My biggest slap in the face came from college came when I was struck with the reality of how average I am. High school put me in this category of above-average students. I took AP classes, I was involved, I volunteered, etc. I also had so many people I thought were my best friends. I wasn’t popular by any means, but I was comfortable. But then this fresh slate came along and I was thrust into a world of people just as above-average or more. Thus, making me painfully average. Suddenly I wasn’t the one who got the praises. I certainly did not have as many friends as I thought I did. I lost touch with so many and I had to force myself to step out of my comfort zone and hopefully create new and lasting relationships. I met people who had done extraordinary things and who, as far as I can tell, will do even more extraordinary things. I was mesmerized and also scared for my life. And that is when those words came rushing back to me. “You’re not as great as you think you are.”

What I didn’t say at the beginning is that Mr. P also said a little something after that. He said “But you know what, kids? It’s going to be okay. You’re not going to be the best at everything. You’re actually going to find out that you suck at a lot of things. But it’s really going to be alright. If you can figure out how to make yourself be as great as you think you are, you’re going to go far. I didn’t really know I wanted to be a teacher, and now it’s one of the best decisions I ever made. It’s going to be okay.” And he was so right. He is actually a fantastic teacher and really is great at what he does. I don’t think I ever cared more about English class than when I was in that class.

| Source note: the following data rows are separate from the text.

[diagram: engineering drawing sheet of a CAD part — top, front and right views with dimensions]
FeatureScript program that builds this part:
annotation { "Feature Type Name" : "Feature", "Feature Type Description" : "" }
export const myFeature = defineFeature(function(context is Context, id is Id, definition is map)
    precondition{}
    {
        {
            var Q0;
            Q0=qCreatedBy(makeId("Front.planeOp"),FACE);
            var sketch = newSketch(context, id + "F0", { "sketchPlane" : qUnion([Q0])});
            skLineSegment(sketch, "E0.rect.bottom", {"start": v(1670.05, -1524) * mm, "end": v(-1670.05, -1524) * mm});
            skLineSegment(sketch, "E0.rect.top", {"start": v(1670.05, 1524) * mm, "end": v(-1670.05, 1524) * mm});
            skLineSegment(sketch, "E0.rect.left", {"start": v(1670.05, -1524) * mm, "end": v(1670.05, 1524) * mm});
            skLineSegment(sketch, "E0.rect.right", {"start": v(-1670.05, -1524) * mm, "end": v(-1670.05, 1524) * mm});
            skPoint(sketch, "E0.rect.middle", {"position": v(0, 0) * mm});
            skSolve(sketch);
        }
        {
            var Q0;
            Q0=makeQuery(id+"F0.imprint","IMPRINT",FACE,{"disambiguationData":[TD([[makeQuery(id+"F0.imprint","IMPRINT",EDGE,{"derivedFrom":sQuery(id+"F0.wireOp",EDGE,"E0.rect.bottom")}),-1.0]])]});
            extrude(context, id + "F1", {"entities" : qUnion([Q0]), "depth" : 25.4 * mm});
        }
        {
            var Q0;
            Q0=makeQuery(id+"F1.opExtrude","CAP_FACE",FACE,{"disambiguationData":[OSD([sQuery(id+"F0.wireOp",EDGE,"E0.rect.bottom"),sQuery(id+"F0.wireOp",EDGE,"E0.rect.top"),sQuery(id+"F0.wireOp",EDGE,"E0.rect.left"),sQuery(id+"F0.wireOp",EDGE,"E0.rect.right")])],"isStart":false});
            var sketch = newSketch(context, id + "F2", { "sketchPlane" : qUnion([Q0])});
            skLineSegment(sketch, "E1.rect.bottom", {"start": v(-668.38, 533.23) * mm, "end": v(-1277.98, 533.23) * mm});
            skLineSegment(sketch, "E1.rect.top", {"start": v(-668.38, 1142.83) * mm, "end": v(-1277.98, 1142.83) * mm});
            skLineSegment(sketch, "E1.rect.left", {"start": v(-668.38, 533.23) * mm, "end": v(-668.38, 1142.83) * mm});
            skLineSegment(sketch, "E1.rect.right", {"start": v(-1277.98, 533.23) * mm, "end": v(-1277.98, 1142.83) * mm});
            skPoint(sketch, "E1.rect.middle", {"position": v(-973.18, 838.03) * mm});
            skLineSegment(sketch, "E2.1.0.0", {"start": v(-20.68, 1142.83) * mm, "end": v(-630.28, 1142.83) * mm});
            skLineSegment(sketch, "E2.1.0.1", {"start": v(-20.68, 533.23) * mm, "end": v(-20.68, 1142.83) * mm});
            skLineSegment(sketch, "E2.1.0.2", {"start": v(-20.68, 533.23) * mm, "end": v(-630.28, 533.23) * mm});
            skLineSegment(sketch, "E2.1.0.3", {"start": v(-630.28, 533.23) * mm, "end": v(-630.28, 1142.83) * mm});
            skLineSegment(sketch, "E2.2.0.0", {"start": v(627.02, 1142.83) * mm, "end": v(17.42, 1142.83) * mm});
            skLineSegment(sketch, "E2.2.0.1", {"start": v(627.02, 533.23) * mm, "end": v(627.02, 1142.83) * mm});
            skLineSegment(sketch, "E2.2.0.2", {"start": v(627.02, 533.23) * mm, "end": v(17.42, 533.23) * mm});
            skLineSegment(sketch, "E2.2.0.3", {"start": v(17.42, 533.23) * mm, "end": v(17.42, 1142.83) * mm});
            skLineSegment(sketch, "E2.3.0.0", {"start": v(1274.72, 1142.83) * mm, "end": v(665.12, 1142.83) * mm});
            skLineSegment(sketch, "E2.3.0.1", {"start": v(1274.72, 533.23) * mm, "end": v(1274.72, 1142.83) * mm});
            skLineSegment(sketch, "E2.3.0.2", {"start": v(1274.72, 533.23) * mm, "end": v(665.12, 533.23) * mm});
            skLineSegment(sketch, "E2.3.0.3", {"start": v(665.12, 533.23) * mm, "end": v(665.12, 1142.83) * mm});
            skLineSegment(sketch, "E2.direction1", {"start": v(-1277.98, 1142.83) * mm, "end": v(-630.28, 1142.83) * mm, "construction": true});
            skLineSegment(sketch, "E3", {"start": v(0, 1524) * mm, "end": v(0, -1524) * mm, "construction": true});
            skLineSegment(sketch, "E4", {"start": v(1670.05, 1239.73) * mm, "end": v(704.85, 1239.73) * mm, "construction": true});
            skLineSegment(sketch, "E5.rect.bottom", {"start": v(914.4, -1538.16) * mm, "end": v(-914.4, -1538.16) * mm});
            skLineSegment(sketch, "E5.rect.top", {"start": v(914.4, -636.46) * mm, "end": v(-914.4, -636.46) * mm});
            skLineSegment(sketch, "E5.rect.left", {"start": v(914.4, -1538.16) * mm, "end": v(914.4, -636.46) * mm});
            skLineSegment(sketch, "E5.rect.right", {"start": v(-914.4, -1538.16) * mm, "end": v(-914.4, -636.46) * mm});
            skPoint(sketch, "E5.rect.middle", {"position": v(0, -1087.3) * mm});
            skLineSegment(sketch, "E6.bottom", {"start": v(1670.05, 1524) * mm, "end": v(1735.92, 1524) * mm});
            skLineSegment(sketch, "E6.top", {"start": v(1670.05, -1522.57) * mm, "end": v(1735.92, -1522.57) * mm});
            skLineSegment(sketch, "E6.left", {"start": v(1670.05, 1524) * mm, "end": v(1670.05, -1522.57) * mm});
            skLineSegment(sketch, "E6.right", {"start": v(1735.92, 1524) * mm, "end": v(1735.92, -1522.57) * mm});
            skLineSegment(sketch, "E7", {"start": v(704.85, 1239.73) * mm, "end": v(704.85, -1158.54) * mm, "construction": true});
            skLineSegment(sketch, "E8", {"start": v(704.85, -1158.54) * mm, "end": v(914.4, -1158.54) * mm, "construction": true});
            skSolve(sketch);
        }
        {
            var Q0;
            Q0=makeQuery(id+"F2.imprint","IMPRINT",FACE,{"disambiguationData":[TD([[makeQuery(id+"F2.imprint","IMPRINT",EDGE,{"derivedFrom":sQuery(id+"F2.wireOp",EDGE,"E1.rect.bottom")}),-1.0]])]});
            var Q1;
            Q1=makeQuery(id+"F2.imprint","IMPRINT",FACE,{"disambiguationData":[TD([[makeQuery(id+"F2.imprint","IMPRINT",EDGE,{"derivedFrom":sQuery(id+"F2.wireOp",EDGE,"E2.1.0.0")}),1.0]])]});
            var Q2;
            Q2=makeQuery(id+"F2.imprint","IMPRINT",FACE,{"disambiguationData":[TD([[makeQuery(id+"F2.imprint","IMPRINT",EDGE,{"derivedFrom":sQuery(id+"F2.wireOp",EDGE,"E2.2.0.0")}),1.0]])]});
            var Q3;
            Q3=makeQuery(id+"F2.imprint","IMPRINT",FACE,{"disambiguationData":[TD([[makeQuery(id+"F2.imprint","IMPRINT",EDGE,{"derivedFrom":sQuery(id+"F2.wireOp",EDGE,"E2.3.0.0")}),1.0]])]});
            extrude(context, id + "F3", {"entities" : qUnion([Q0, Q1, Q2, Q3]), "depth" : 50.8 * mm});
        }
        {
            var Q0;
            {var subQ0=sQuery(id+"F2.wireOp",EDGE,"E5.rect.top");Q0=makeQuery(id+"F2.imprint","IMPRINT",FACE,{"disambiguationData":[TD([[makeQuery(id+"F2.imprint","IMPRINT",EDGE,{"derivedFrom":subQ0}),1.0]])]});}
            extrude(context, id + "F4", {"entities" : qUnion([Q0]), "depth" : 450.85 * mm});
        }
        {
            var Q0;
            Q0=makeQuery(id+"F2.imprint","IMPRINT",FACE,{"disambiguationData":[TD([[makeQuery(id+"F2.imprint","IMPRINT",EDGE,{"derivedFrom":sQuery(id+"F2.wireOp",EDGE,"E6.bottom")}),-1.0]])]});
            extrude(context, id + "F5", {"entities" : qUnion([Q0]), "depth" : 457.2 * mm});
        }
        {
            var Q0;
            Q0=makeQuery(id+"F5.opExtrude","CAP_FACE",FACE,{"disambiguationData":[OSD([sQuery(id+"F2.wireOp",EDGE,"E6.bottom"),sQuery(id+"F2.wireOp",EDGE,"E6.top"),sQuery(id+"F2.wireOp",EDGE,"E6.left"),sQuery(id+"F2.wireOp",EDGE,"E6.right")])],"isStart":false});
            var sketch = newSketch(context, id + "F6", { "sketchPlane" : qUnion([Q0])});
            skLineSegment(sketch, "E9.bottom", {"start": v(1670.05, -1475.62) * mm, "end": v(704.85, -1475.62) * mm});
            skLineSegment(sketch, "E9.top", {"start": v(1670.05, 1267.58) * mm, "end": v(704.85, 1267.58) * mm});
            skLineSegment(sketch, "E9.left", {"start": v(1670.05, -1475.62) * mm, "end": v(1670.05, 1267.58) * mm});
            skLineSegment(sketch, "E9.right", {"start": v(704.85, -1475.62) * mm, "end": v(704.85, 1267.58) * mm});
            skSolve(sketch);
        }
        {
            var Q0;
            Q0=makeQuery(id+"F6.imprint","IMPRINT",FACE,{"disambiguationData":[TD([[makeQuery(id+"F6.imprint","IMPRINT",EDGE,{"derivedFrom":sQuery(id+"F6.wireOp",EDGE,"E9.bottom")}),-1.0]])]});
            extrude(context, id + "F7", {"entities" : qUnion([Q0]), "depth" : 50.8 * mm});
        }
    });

Anyway, my point here is that I’m not as great as I thought I was. It took a lot for me to come to that conclusion. But that does not mean I’m not great. I’m actually pretty awesome if I do say so myself. I have passions and dreams that I want to pursue, and I just have to believe that I can be adept at those. I do suck at a lot of things. Chemistry kicked my butt, actually. But I survived. My extraordinary friends also suck at things too, some of them academic, some of them physical or emotional. But they are all great in so many other ways. What I’ve seen is that we all have a lot to offer but sometimes that gets lost in translation. Our worth should not be measured by the number of things we excel at or how many people like us, because that list would leave many of us being worthless. I think we all get to a point where we realize our worth is measured by how we bring meaning into our own lives and finding ways to make life a worthwhile journey. We’ll have to go through awful and horrible things that might make us feel like we’re never going to make it up the mountain. The hope is that we find it in ourselves to keep climbing because eventually things do get better. You meet people who are really gold stars in disguise, you learn that you’re so worth every bit of love after pain, you discover what it means to be content with yourself and that’s what’s truly great.